--- Input for this task ---

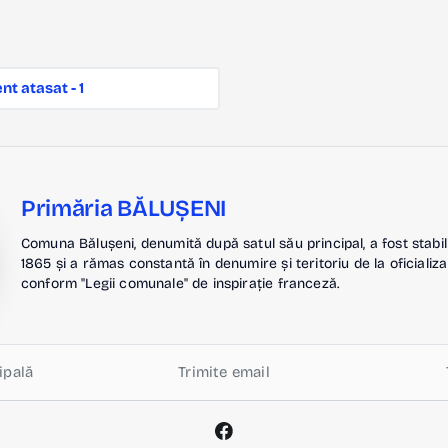
t atasat - 1
Primăria BĂLUȘENI
Comuna Bălușeni, denumită după satul său principal, a fost stabil
1865 și a rămas constantă în denumire și teritoriu de la oficializa
conform "Legii comunale" de inspirație franceză.
ipală
Trimite email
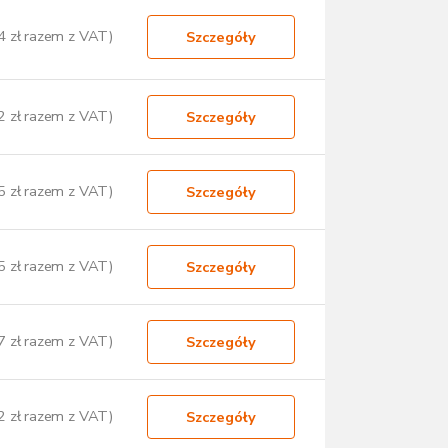
4 zł razem z VAT)
Szczegóły
2 zł razem z VAT)
Szczegóły
5 zł razem z VAT)
Szczegóły
5 zł razem z VAT)
Szczegóły
7 zł razem z VAT)
Szczegóły
2 zł razem z VAT)
Szczegóły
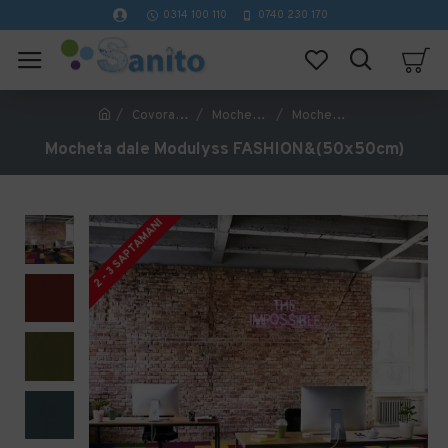
0314 100 110
0740 230 170
Covorase Profesionale
Mochete Birou si Horeca
Mocheta dale Modulyss FASHION&(50x50cm)
Mocheta dale Modulyss FASHION&(50x50cm)
2 - 3 SAPTAMANI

---

About this exercise:
The required output is every line of the data above, set down exactly and stripped of pictures.

Response for this exercise:
t atasat - 1
Primăria BĂLUȘENI
Comuna Bălușeni, denumită după satul său principal, a fost stabil
1865 și a rămas constantă în denumire și teritoriu de la oficializa
conform "Legii comunale" de inspirație franceză.
ipală
Trimite email
4 zł razem z VAT)
Szczegóły
2 zł razem z VAT)
Szczegóły
5 zł razem z VAT)
Szczegóły
5 zł razem z VAT)
Szczegóły
7 zł razem z VAT)
Szczegóły
2 zł razem z VAT)
Szczegóły
0314 100 110
0740 230 170
Covorase Profesionale
Mochete Birou si Horeca
Mocheta dale Modulyss FASHION&(50x50cm)
Mocheta dale Modulyss FASHION&(50x50cm)
2 - 3 SAPTAMANI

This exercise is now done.